See the caveats in the documentation: https://pandas.pydata.org/pandas-docs/stable/user_guide/indexing.html#returning-a-view-versus-a-copy



So from this plot, it looks like the biggest points are in the middle and east coast of the United States. Areas on the west coast in comparison have very small points, indicating that their changes in temperature during December have not been as severe as the changes occuring in the eastern half of the country.

#### Question 2: In this specified country, what are the top 50 stations that had the biggest temperature changes in 2 of the months and what are the differences between them in location?

In order to answer this question, let's first create 2 dataframes, respective to the months that the user chooses. We then can sort them by the largest temperature change, choose the top 50, then put the 2 dataframes together to complete the cleaning process!
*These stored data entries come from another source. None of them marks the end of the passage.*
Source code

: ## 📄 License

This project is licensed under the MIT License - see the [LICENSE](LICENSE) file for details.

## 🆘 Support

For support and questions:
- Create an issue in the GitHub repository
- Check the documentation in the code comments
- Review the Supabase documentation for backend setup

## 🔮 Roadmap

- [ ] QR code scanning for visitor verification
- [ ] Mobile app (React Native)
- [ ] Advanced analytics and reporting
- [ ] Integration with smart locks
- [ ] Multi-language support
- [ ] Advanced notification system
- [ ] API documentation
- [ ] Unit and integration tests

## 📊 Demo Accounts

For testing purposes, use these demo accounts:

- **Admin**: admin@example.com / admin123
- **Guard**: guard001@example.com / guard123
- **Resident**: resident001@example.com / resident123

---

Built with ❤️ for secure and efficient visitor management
Now, we're ready to plot! We can use plotly scatterplots where the x axis is latitude and the y axis is longitude to plot these 2 dataframes. Let's define a function to clean the dataframes and plot

In [23]:
def plot2(month1, month2, **kwargs):
    '''
    Takes in int month1 and month2 to specify which months user would like to plot
    returns plotly scatterplot of latitude and longitude datapoints where size is correlated with temperature change
    '''
    #clean the dataframes as detailed above
    dfmonth1 = cleaning1(df1, month1)
    dfmonth2 = cleaning1(df1, month2)
    dfmonth1 = dfmonth1.sort_values("Temperature Change (\u00b0C)", ascending = False)[0:50].reset_index(drop = True)
    dfmonth2 = dfmonth2.sort_values("Temperature Change (\u00b0C)", ascending = False)[0:50].reset_index(drop = True)
    df = pd.concat([dfmonth1, dfmonth2])
    
    return px.scatter(df,
                 x = df["LATITUDE"],
                 y = df["LONGITUDE"],
                 hover_name = df['NAME'],
                 hover_data = ["LATITUDE", "LONGITUDE"],
                 size = df["Temperature Change (\u00b0C)"],
                 facet_col = "Month",
                      title = "Latitude and longitude of top 50 stations: temperature"\
                      f" change in United States for {month_dict[month1]} and {month_dict[month2]}, 2000 to 2020",
                     **kwargs)
    

Let's test out the function, using December and June

In [24]:
#call our plot function with December and June
fig = plot2(12, 6, opacity = 0.5)
fig.show()



A value is trying to be set on a copy of a slice from a DataFrame.
Try using .loc[row_indexer,col_indexer] = value instead

See the caveats in the documentation: https://pandas.pydata.org/pandas-docs/stable/user_guide/indexing.html#returning-a-view-versus-a-copy



A value is trying to be set on a copy of a slice from a DataFrame.
Try using .loc[row_indexer,col_indexer] = value instead

See the caveats in the documentation: https://pandas.pydata.org/pandas-docs/stable/user_guide/indexing.html#returning-a-view-versus-a-copy



Here, it looks like December had bigger changes in temperature from 2000 to 2020, and that the top 50 stations were all generally in the same area. For June, it looks like there is some more variation in location, although there is still some very clear clustering going on.

That's the end of this post, hope that the plots made here were interesting!